Association chairman Ra Daniels questioned why the information could not be released.

"It's important people know this. Without clarity people feel like they are being fobbed off."

He said families were struggling with a lack of sleep, fatigue, stress and general unhappiness.

"It's very unsettling," he said.

"I don't think they are facing up to reality. They keep directing us back to the council, but the people really want to hear from them."

Mr Daniels said the group were not against the mill providing jobs or its economic benefit to the district: "But it's appalling we have had to wait 10 months for action to be put in place and we still don't know if it will resolve the situation." He said the association was working on an action plan for the future. "When a community has to start organising itself like this it tells you something is seriously wrong."

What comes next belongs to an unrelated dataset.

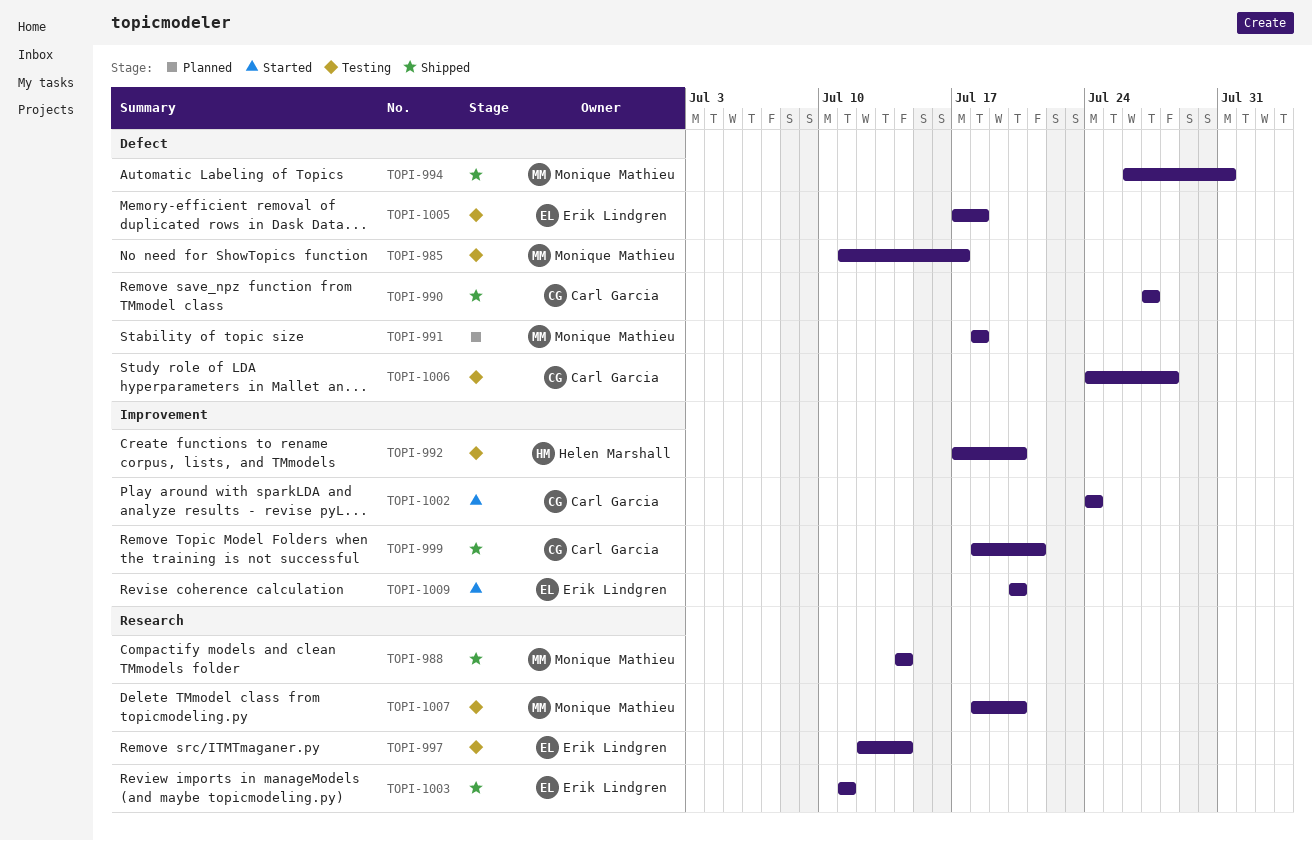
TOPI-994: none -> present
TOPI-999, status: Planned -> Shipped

The Rotorua Daily Post approached the council for comment and was referred to information on its website.

That indicated staff were still monitoring the situation and were working closely with Lumbercube, and the mill was still on target to finalise a noise mitigation plan by May 31 and implement it by July 21.

Lumbercube spokesman Brent Devcich declined to answer questions regarding a meeting with the residents' association, instead issuing a short statement: "As you're aware, council has requested that all feedback regarding noise issues be formalised, which is why they've set up a system to receive and document ratepayers' concerns.

"Lumbercube encourages the Eastside Residents Association to voice any concerns through council's agreed process."